Previously, we demonstrated that mesenchymal stem cells (Vicente-Manzanares et al., 2009; Sit and Manser, 2011; Xu et al., 2011; Maharam et al., 2015; Hulshof et al., 2017; Madhurakkat Perikamana et al., 2018; Vermeulen et al., 2020; Vermeulen et al., 2021), tenocytes (A. Dede Eren, E.D. Eren et al., 2021; A. Dede Eren, Vasilevich et al., 2021; Vermeulen et al., 2019), and pre-hypertrophic chondrocytes (Le et al., 2017) actively organize their cytoskeleton upon exposure to topography and described its phenotypic consequence on differentiation, phenotype maintenance, proliferation, and metabolism. In this manuscript, we zoom into the cell-biomaterial interface. We describe how rat tenocytes and human mesenchymal stem cells adopt their focal adhesions on surfaces with different material properties, and how this reflects on the cytoskeletal organization of the cells. We demonstrate that the dynamic organization of the actin cytoskeleton starts very early upon cell attachment, and the difference in cell shape becomes more pronounced over time. We provide further evidence on the link between focal adhesion maturation and changes in the actin stress fiber profile and emphasize this link by interfering with cell adhesive properties. Overall, the results reported in this manuscript support our hypothesis regarding the involvement of adhesion molecules in cell morphology and further expand the knowledge on the dynamic adaptation and organization of the cell-biomaterial interface.

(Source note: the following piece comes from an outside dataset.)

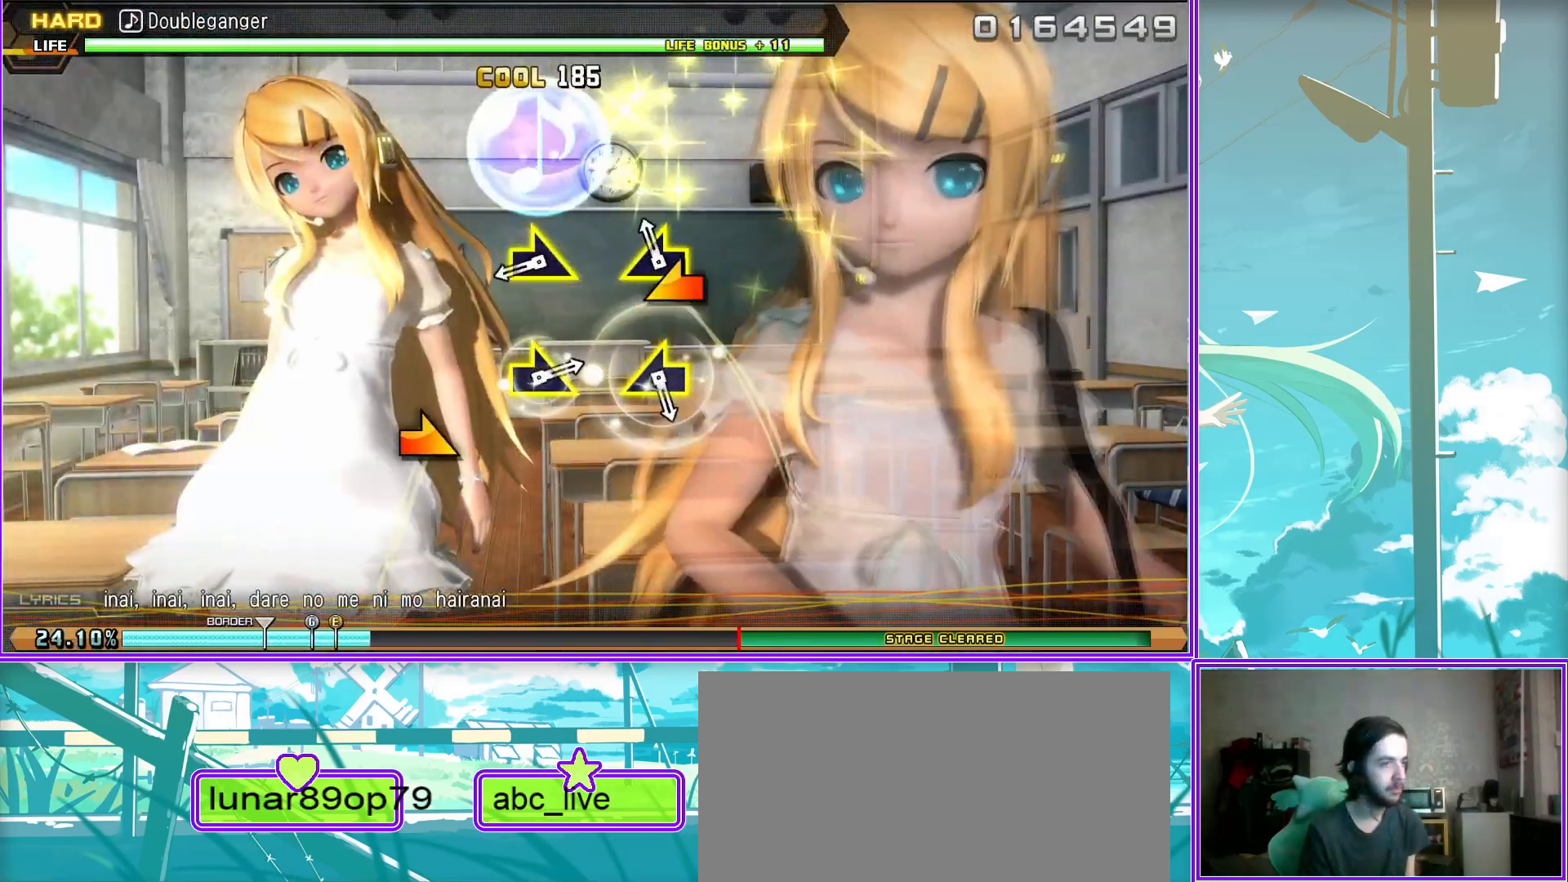
{"buttons": [], "left_stick": "center", "right_stick": "center", "events": [[83, "left_stick", "center"], [250, "left_stick", "left"], [450, "left_stick", "center"]]}
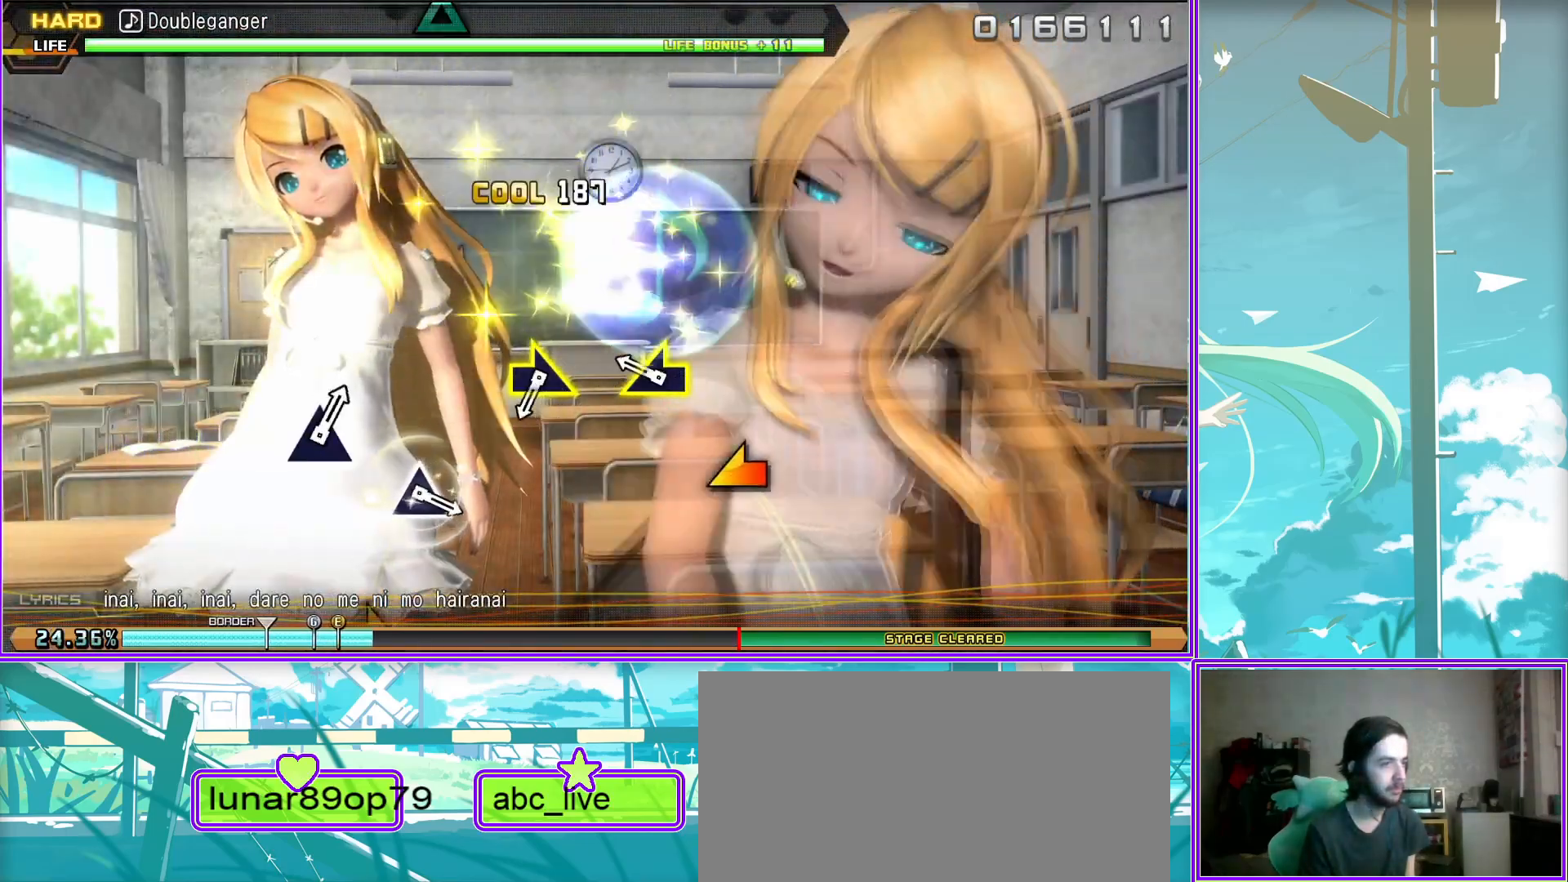
{"buttons": [], "left_stick": "center", "right_stick": "center", "events": [[117, "left_stick", "right"], [217, "left_stick", "center"], [383, "TRIANGLE", "down"], [500, "TRIANGLE", "up"]]}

Dynamic organization of the actin cytoskeleton to adapt to the surrounding extracellular matrix occurs immediately after cell attachment. Curtis, (1964) used interference reflection microscopy to visualize changes in the shape of embryonic chick heart fibroblasts early upon cell attachment. Pierres et al. (2008) illustrate that initial cell attachment occurs via the formation of small protrusions in a “tiptoe-like” manner to probe the surrounding space, and full attachment occurs after tens of seconds. Similarly, fibroblasts organize their shape on fibronectin patterns via contact guidance within 30 min (Ramirez-San Juan et al., 2017) but significant topography-guided differences in cell morphology take up to hours in endothelial cells (Sales et al., 2017) and human osteosarcoma-derived cells (Davidson et al., 2009). These results are in line with our findings that rat tenocytes adapt to the tendon topography early upon attachment yet differences in cell elongation and area become only apparent after 24 h, which coincide with the moment that prominent actin stress fibers become visible. We reported similar results when rat tenocytes (Vermeulen et al., 2019) as well as hMSCs was cultured on another surface topography selected from TopoChip screen, after 24 h of culturing, cells become more elongated (Vermeulen et al., 2020). Interestingly, it took hMSCs only 4 h to acquire a significant difference in the cell area on microtopographies. This suggests that adaptation of cell shape is highly dependent on the cell type and topographical properties. Monocytes, for instance, may be too small to perceive contact guidance provided by the tendon imprint in this manuscript, whereas we saw clear changes in cell shape previously on some TopoChip-derived topographies (Vassey et al., 2020). Tong et al. (2012) reported that fibroblast-like cells adapt their cytoskeleton and become more elongated in response to a tendon biomimetic surface topography compared to epithelial-like cells. In their article, in contrast to our results, Hela cells did not show contact guidance. It is unclear what causes this difference.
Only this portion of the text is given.